┌──

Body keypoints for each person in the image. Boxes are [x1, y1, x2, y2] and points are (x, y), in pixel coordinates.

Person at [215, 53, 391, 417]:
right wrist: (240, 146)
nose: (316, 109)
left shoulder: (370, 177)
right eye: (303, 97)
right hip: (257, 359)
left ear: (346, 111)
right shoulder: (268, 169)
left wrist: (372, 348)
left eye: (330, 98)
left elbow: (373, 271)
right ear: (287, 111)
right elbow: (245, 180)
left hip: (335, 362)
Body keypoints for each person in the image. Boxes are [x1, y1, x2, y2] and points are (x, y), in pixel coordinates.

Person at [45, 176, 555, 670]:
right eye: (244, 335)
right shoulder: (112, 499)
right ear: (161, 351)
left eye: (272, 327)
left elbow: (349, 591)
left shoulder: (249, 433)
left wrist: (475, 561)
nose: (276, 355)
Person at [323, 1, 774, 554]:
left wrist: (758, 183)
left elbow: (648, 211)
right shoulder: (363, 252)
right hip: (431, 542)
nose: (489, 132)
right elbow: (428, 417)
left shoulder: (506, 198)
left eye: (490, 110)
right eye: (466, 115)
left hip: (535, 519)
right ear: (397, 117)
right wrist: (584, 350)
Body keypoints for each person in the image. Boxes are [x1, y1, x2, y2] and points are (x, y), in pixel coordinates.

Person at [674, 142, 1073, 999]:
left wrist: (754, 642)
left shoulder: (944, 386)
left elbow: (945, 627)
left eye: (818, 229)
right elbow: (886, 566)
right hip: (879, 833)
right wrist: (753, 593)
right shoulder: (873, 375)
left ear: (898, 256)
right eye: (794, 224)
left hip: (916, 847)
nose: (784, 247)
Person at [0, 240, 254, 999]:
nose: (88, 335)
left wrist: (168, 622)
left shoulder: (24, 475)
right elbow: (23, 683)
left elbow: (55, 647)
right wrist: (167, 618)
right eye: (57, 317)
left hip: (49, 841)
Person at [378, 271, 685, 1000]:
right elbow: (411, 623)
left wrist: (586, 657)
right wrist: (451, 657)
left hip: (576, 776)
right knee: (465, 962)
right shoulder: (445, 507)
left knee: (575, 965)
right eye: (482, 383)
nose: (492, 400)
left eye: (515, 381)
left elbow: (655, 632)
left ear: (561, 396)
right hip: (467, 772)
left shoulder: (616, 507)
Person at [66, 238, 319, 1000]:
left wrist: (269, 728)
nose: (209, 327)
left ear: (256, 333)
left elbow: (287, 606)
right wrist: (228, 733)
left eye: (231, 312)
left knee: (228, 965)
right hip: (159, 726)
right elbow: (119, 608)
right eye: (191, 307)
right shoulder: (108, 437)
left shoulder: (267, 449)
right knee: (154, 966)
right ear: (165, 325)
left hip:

└──

■ **The problem**: Copy out all of the lines above exactly.

■ **Output of the task**:
Body keypoints for each person in the image. Boxes are [x1, y1, x2, y2] and points are (x, y), in pixel coordinates.

Person at [215, 53, 391, 417]:
right wrist: (240, 146)
nose: (316, 109)
left shoulder: (370, 177)
right eye: (303, 97)
right hip: (257, 359)
left ear: (346, 111)
right shoulder: (268, 169)
left wrist: (372, 348)
left eye: (330, 98)
left elbow: (373, 271)
right ear: (287, 111)
right elbow: (245, 180)
left hip: (335, 362)
Body keypoints for each person in the image. Boxes are [x1, y1, x2, y2] and points are (x, y), in pixel coordinates.

Person at [45, 176, 555, 670]:
right eye: (244, 335)
right shoulder: (112, 499)
right ear: (161, 351)
left eye: (272, 327)
left elbow: (349, 591)
left shoulder: (249, 433)
left wrist: (475, 561)
nose: (276, 355)
Person at [323, 1, 774, 554]:
left wrist: (758, 183)
left elbow: (648, 211)
right shoulder: (363, 252)
right hip: (431, 542)
nose: (489, 132)
right elbow: (428, 417)
left shoulder: (506, 198)
left eye: (490, 110)
right eye: (466, 115)
left hip: (535, 519)
right ear: (397, 117)
right wrist: (584, 350)
Body keypoints for each person in the image. Boxes are [x1, y1, x2, y2] and points are (x, y), in pixel coordinates.

Person at [674, 142, 1073, 999]:
left wrist: (754, 642)
left shoulder: (944, 386)
left elbow: (945, 627)
left eye: (818, 229)
right elbow: (886, 566)
right hip: (879, 833)
right wrist: (753, 593)
right shoulder: (873, 375)
left ear: (898, 256)
right eye: (794, 224)
left hip: (916, 847)
nose: (784, 247)
Person at [0, 240, 254, 999]:
nose: (88, 335)
left wrist: (168, 622)
left shoulder: (24, 475)
right elbow: (23, 683)
left elbow: (55, 647)
right wrist: (167, 618)
right eye: (57, 317)
left hip: (49, 841)
Person at [378, 271, 685, 1000]:
right elbow: (411, 623)
left wrist: (586, 657)
right wrist: (451, 657)
left hip: (576, 776)
right knee: (465, 962)
right shoulder: (445, 507)
left knee: (575, 965)
right eye: (482, 383)
nose: (492, 400)
left eye: (515, 381)
left elbow: (655, 632)
left ear: (561, 396)
right hip: (467, 772)
left shoulder: (616, 507)
Person at [66, 238, 319, 1000]:
left wrist: (269, 728)
nose: (209, 327)
left ear: (256, 333)
left elbow: (287, 606)
right wrist: (228, 733)
left eye: (231, 312)
left knee: (228, 965)
right hip: (159, 726)
right elbow: (119, 608)
right eye: (191, 307)
right shoulder: (108, 437)
left shoulder: (267, 449)
right knee: (154, 966)
right ear: (165, 325)
left hip:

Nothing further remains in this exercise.